▸ **Tâche à faire**:
Poursuivez le texte ci-dessous sur l'Andalousie et le Maghreb à partir de sa dernière phrase.

La faiblesse militaire des Taifas conduit à l’avancée des Royaumes chrétiens du Nord. Après la chute de Tolède en 1085, les Princes Andalous appellent les Almoravides du Maghreb à leur rescousse. L’année suivante Youssef Ibn Tachfin, sultan des Almoravides, vainc les Castillans à la bataille de Sagrajas. Il contient et repousse en partie les armées chrétiennes.
Bien que les Andalous soient passés sous domination des Maghrébins, et après une courte période pendant laquelle les Almoravides tentent d’imposer une morale rigoriste, ils sont subjugués par la Civilisation Andalouse, jusqu’à encourager par la suite, sans réserve, la diffusion au Maghreb des techniques, de la musique, des mœurs et des sciences…venues d’Andalousie. La musique andalouse est restée jusqu’aux temps présents très appréciée notamment dans les villes. L’industrie du Maghreb se hisse à un niveau élevé.
Au début du XIIème siècle, les Almohades supplantent les Almoravides y-compris en Andalousie. Ils appliquent la même politique que leurs prédécesseurs en Andalousie. Mais en 1012, ils subissent une lourde défaite à la bataille de Las Navas de Tolosa. A la suite de ce revers, l’Empire Almohade se désagrège y-compris au Maghreb
La Reconquista reprend, Les Taifas chutent les uns après les autres, le processus s’achève en 1266. Seul le Royaume de Grenade se maintient jusqu’en 1492, la dynastie des Bêni Serâj ( Abencerage ) ayant fait de longue date allégeance aux Castillans, y-compris en fournissant des contingents militaires pour combattre les autres Royaumes andalous.
Pendant cette longue période de guerre, les combats sont sporadiques et entrecoupés de périodes de trêve. Paradoxalement, pendant cette période, les échanges et les contacts entre les mondes chrétien et musulman en Espagne se multiplient. Nous en verrons les conséquences par la suite.
Les Andalous émigrent en masse vers le Maghreb et vers Malte pour échapper à la répression castillane. Les Cordouans privilégient la ville de Fès, au Maroc. C’est à cette époque qu’apparaît le quartier Andalou, l’ancienne métropole est alors nommée le quartier Kairouanais. Par contre les Sévillans rejoignent plutôt la ville de Tlemcen en Algérie, d’autres vont à Bougie et Jijel et enfin des communautés s’installent à Tunis, dont notamment la famille d’Ibn Khaldoun, lui-même né à Tunis le 27 Mai 1332. Quelques milliers rejoignent l’île de Malte. Ceux qui restent sont contraints à se convertir au christianisme. La répression est terrible.
Les Andalous ont apporté avec eux un parler arabe qui perdure jusqu’aujourd’hui dans les accents particuliers des villes de Fès, Tlemcen et Jijel.
En Andalousie, ils pratiquaient du Xème jusqu’au XIIème des attaques par la mer des villes du littoral méditerranéen et même de la côte atlantique des États chrétiens. Les navires étaient également arraisonnés, la cargaison alimentant le butin. Ibn Khaldoun affirme dans les Prolégomènes [3] : « Les chrétiens ne pouvaient pas même y faire flotter une planche » en parlant de la Méditerranée occidentale.

▸ **Données brutes**:
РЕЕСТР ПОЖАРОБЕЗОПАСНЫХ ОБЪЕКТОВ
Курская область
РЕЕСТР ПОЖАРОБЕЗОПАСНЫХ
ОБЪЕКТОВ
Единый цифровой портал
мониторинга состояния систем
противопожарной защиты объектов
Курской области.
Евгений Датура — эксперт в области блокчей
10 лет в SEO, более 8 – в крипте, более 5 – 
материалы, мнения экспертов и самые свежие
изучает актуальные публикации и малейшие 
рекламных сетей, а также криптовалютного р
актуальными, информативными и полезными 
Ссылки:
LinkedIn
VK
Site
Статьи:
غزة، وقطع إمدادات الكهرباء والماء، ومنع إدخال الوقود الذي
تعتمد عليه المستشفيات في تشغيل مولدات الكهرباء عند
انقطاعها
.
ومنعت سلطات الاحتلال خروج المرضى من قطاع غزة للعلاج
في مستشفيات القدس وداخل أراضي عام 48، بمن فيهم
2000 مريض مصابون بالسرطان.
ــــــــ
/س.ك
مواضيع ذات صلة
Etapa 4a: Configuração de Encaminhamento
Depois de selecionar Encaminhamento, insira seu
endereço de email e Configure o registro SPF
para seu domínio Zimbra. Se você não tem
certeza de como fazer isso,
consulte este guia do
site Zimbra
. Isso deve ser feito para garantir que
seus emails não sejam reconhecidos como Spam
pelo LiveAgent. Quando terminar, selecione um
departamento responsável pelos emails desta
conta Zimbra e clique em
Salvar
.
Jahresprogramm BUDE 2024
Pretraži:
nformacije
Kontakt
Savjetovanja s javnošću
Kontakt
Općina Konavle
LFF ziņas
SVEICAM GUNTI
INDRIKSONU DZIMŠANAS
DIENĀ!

▸ **Résultat obtenu**:
Nourris de ressentiments contre l’Espagne chrétienne, les Andalous installés au Maghreb financent et organisent la course contre la marine européenne ainsi que les incursions sur les côtes aux fins de pillage.
Au milieu du XVème siècle, la noblesse espagnole constate que les nouveaux chrétiens, anciennement musulmans et juifs, ont acquis pour une part d’entre eux, une position économique élevée par leur industrie. La supériorité civilisationnelle des Andalous est intolérable et il faut expurger « Ce Sang Impur ». Ferdinand d’Aragon et Isabelle de Castille dite la Catholique, écrivent au Pape Sixte IV pour demander de réactiver l’Inquisition en Espagne. Ce tribunal ecclésiastique a été créé au XIIème siècle par l’Eglise Catholique pour combattre les hérésies. Le pape donne son aval par une bulle de 1er novembre 1478.
Les tribunaux inquisitoriaux s’installent avec comme grand inquisiteur Tomas de Torquemada, confesseur de Ferdinand d’Aragon et d’Isabelle la Catholique. Il sera surnommé par la suite le Matamore, littéralement « le Tueur de Maures ». Au reproche de condamner souvent des chrétiens sincères il répond « Tuez les tous, Dieu reconnaîtra les siens ».
En fait le but premier de l’inquisition est de confisquer les biens des nouveaux chrétiens. Le tribunal demande aux accusés de reconnaître avoir pratiqué clandestinement des rites religieux juifs ou musulmans. Si l’accusé nie, il est soumis à la torture jusqu’à « avouer » son crime. Il est alors dépouillé de ses biens. Les plus récalcitrants sont envoyés au bucher.
Les historiens espagnols ont recensé 125000 procès dont plus de mille se concluent pas une condamnation à mort, ceci en 14 ans de fonctionnement. Le Tribunal n’est officiellement aboli que le 15 juillet 1834, et il est hallucinant de voir les processions de la Semaine Sainte, à ce jour, commémorer les cérémonies des pénitents et des suppliciés de l’inquisition, même si le sens diffère aujourd’hui de celui originel.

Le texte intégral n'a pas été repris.